こうしてあらためて写真を整理して眺めながら、「よくこんなに作ったな~~」と思った。頑張った私。



2010年から1年に3回のペースで続けてきたカノンイベント。
お菓子売れない夏をのぞいて春・秋・冬の季節にそれぞれ1回ずつ出来ればいいとこかな~
いや3回やるのはしんどいから年2回だけでもいいかも、
でも最初は毎月1回月末日曜日とか定期的にミニショップをやれればいいな、
などと思ったこともあったんだった。

夏にケーキ屋に足を運ぶお客が少ないのはケーキ屋勤務時代に経験済み。
「夏は売れないから」それもひとつの理由だけど、
周知の通り気温湿度の高い季節はあらゆる食べ物のアシがはやく、
作り手側目線から言わせてもらえば、夏はお菓子の作り置きが難しいというのが難点。
でも、焼き菓子やめてジャムだけにするという手もあるかもね。
昨年のキャンドルナイトカフェみたく、プチなイベントにしてジャムを使ったデザートとかドリンクとか
カフェ形式で味わう会とか。
怖い話を持ち寄って、真夏の夜の怪談カフェとか?!



とはいえどせっかくなら焼き菓子も売りたいし、となると梅雨に入る前の6月初旬には開催したい。
6月2日の日曜日に今回9回目の「暮らしの菓音」開催決定したのは3月末。
そしてその時点で、4月中旬に静岡手創り市、4月末にコトコト市というふたつの一大イベントに出店することは決まっていた。

2013年も半分過ぎた今、ふり返ってみると2月なかば頃から6月まで、
休日らしい休日もなくずーーーっと働き続け作り続けていた。
2月のバレンタインが過ぎて3月3日のカノン8、ホワイトデーに続く大口ギフト、
4月の静岡手創り市準備からコトコト市までお菓子を焼かない日はほぼゼロ、
お菓子作り作業と並行しての果物加工、ジャムとマーマレードを保管場所に困るほど作り続けて
さらに4月5月はウェディングギフトのラッシュ。

▸ **提供データ**

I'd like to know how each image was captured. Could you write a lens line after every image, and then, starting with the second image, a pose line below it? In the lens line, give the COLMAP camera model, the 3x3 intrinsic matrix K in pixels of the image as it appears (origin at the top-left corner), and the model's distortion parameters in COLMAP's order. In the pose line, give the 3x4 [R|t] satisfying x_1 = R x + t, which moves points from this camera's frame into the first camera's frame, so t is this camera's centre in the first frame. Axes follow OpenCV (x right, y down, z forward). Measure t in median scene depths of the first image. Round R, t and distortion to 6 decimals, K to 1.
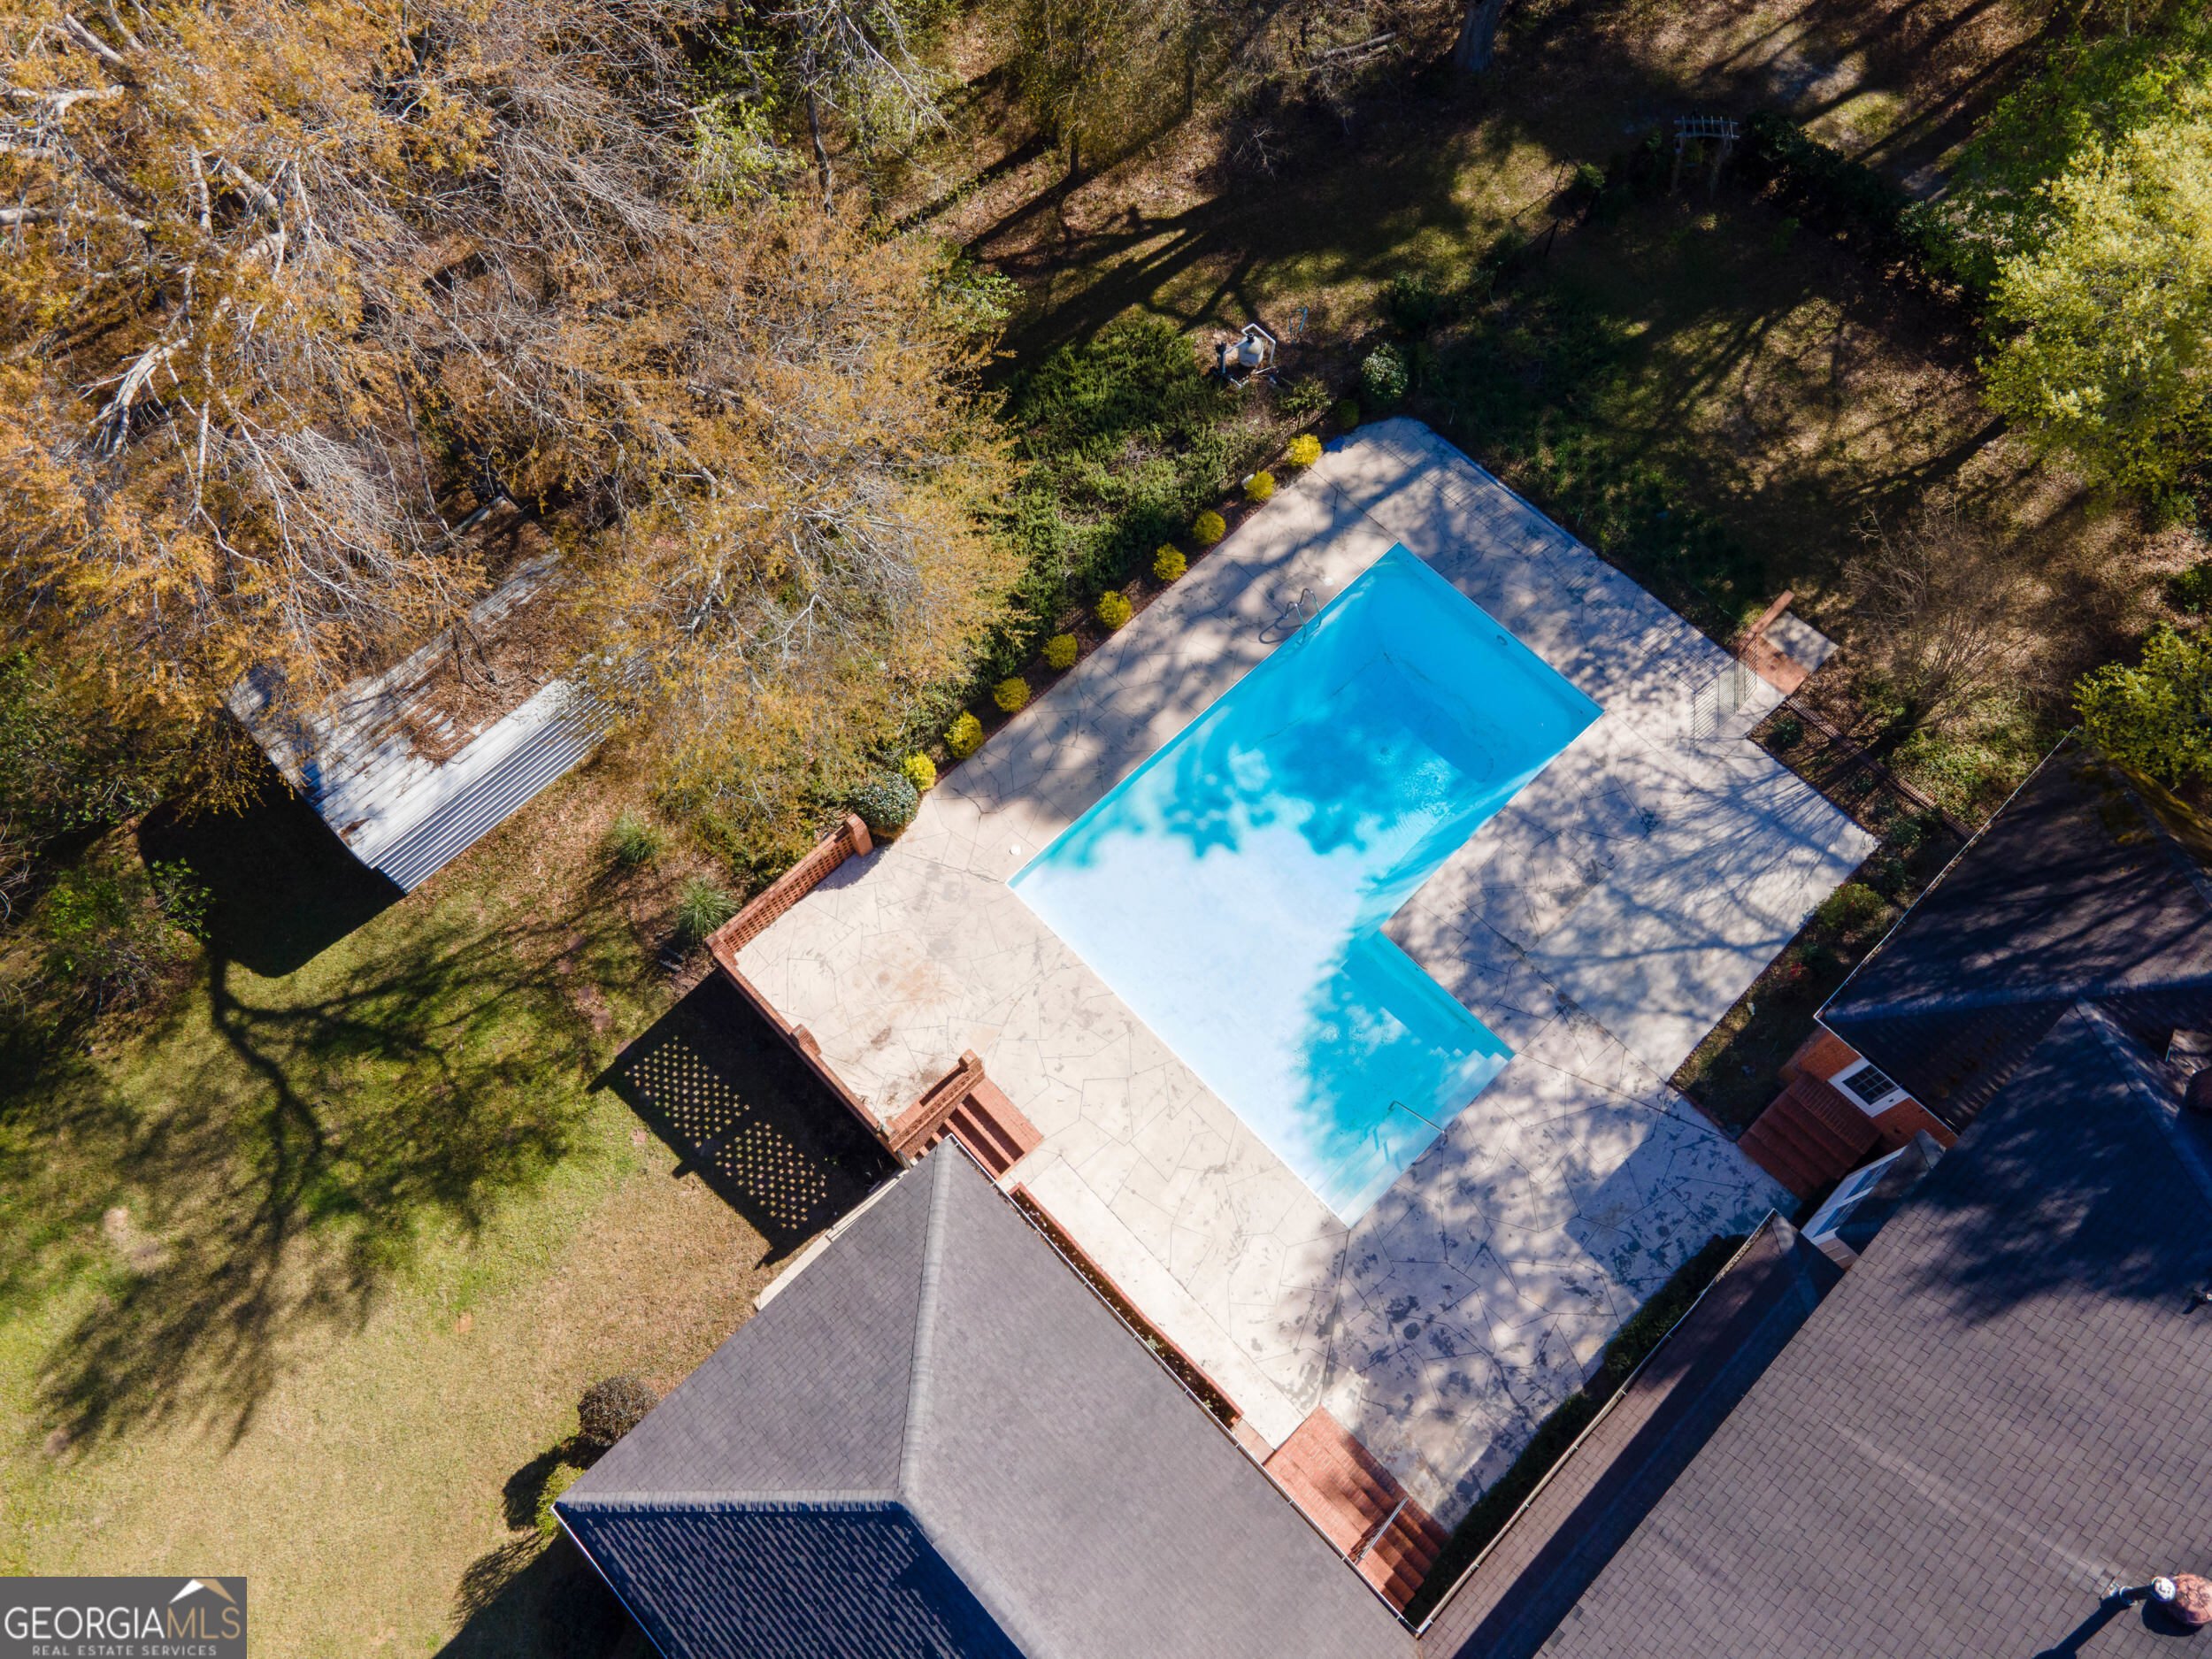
lens RADIAL K [[1638.4, 0, 1101.9], [0, 1638.4, 822.3], [0, 0, 1]] dist [0.046052, 0.013159]
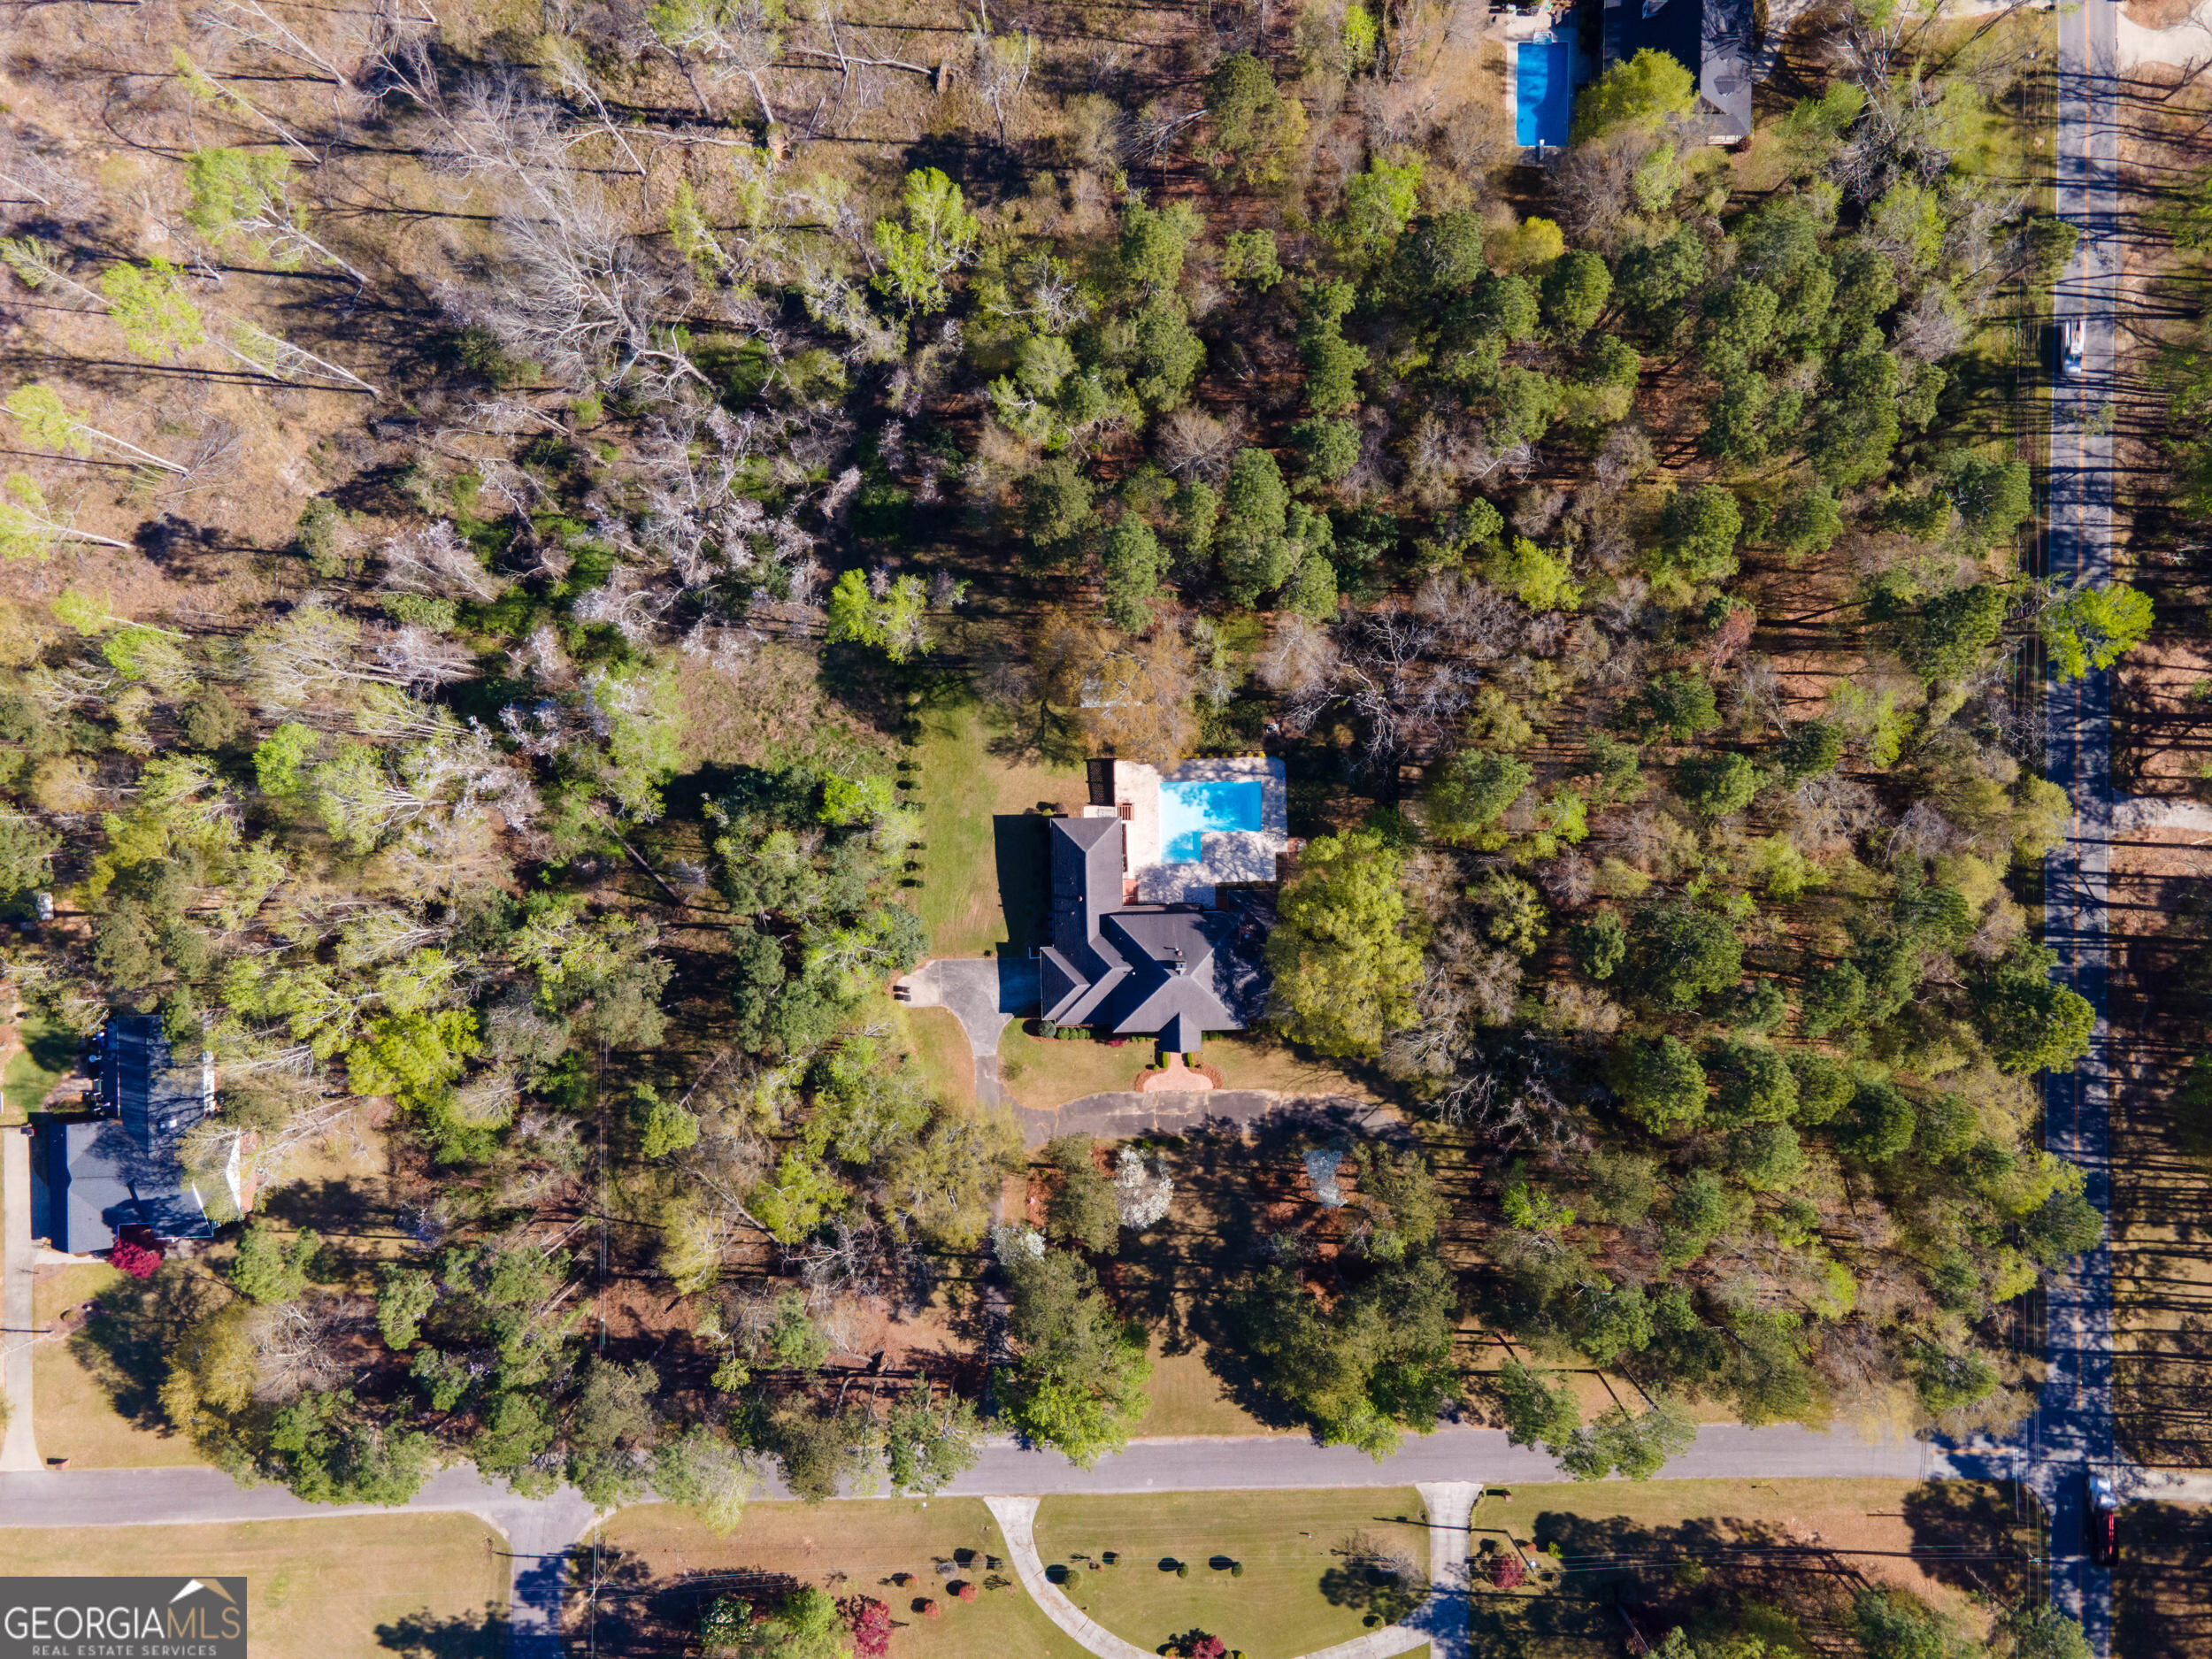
lens RADIAL K [[1638.4, 0, 1101.9], [0, 1638.4, 822.3], [0, 0, 1]] dist [0.046052, 0.013159]
pose [[0.729329, 0.684127, -0.007033, -0.059715], [-0.627375, 0.672856, 0.392002, -1.966119], [0.272911, -0.281486, 0.919938, -4.294139]]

▸ **課題 1**
上の記録の行を、一字も変えずにすべて書き写してください。画像は答えに含めないでください。
▸ **課題 2**
手作り菓子のイベントを振り返る本文の続きを、最後に示された文の後から書き継いでください。

▸ **解答欄 1**
I'd like to know how each image was captured. Could you write a lens line after every image, and then, starting with the second image, a pose line below it? In the lens line, give the COLMAP camera model, the 3x3 intrinsic matrix K in pixels of the image as it appears (origin at the top-left corner), and the model's distortion parameters in COLMAP's order. In the pose line, give the 3x4 [R|t] satisfying x_1 = R x + t, which moves points from this camera's frame into the first camera's frame, so t is this camera's centre in the first frame. Axes follow OpenCV (x right, y down, z forward). Measure t in median scene depths of the first image. Round R, t and distortion to 6 decimals, K to 1.
lens RADIAL K [[1638.4, 0, 1101.9], [0, 1638.4, 822.3], [0, 0, 1]] dist [0.046052, 0.013159]
lens RADIAL K [[1638.4, 0, 1101.9], [0, 1638.4, 822.3], [0, 0, 1]] dist [0.046052, 0.013159]
pose [[0.729329, 0.684127, -0.007033, -0.059715], [-0.627375, 0.672856, 0.392002, -1.966119], [0.272911, -0.281486, 0.919938, -4.294139]]

▸ **解答欄 2**
6月2日のカノン9終えた後は大口ギフトと静岡・長野の畑作業に追われる毎日。
やってもやってもやらねばならないことが山積していた。めくってもめくっても減らない分厚い電話帳のように。



頑張った私。うんうん。頑張った。
・・・と、素直に自分をほめてあげたい反面でちょっとやりすぎた感というか
季節や時機の流れを読まずがむしゃらに進み過ぎて自己満足に陥った感がある。

今回はちょっとお菓子をたくさん作り過ぎた。
流れ的に、3月のカノン8でお菓子がすぐに売り切れてしまったからもっと作ればよかった
→ 4月の静岡手創り市で初参加アウェイのくせにめいっぱい持参したあげく売れ残った(特にジャム)
→ 4月末のコトコト市ではあんまり売れ残らないように控え目に持っていこう、と思ったらジャムまで売り切れた
→ もっと作ってもっと持って行けば良かった
→ 6月のカノン9は、出来るだけたくさん作ろう
という流れ。波にもまれて激しい浮沈。(苦笑)
「出来るだけたくさん」と言っても、気温の低い3月のカノン8の時のように
チョコレートを使った新作のお菓子などは作らなかったし
6月のカノン9では種類を減らして1種類あたりの量を増やしたので、
その上、例年よりも早く5月末に梅雨入りして蒸し暑くなった上にご来場者数が少ないとなれば
そりゃ売れ残るのが当たり前である。ま、それは覚悟の上だけど。
そして「売れ残りにも役がある」残ったお菓子は売上げ震災寄付の通販にして
「カノンチャリティセット」として売り切ったのはいいけど、チャリティセットを買いに来て下さった常連さんなどに
「カノンに行ったのだけど、杜屋さんの前回のカノンレポ見て
 あまりたくさん買ったら他のお客さんに悪いかな~と思って買い控えしてたんですよ~」
「用事があってカノン開始と同時に行けなくて、開始1時間過ぎた後位に用事終わって
 ドルチェ倉庫の前を通ったんだけど、どうせ今行ってももうお菓子売り切れて無いだろうな、
 と思って入らないで帰っちゃったんですよ~」
「遠慮しないでもっと買っても良かったんですね~」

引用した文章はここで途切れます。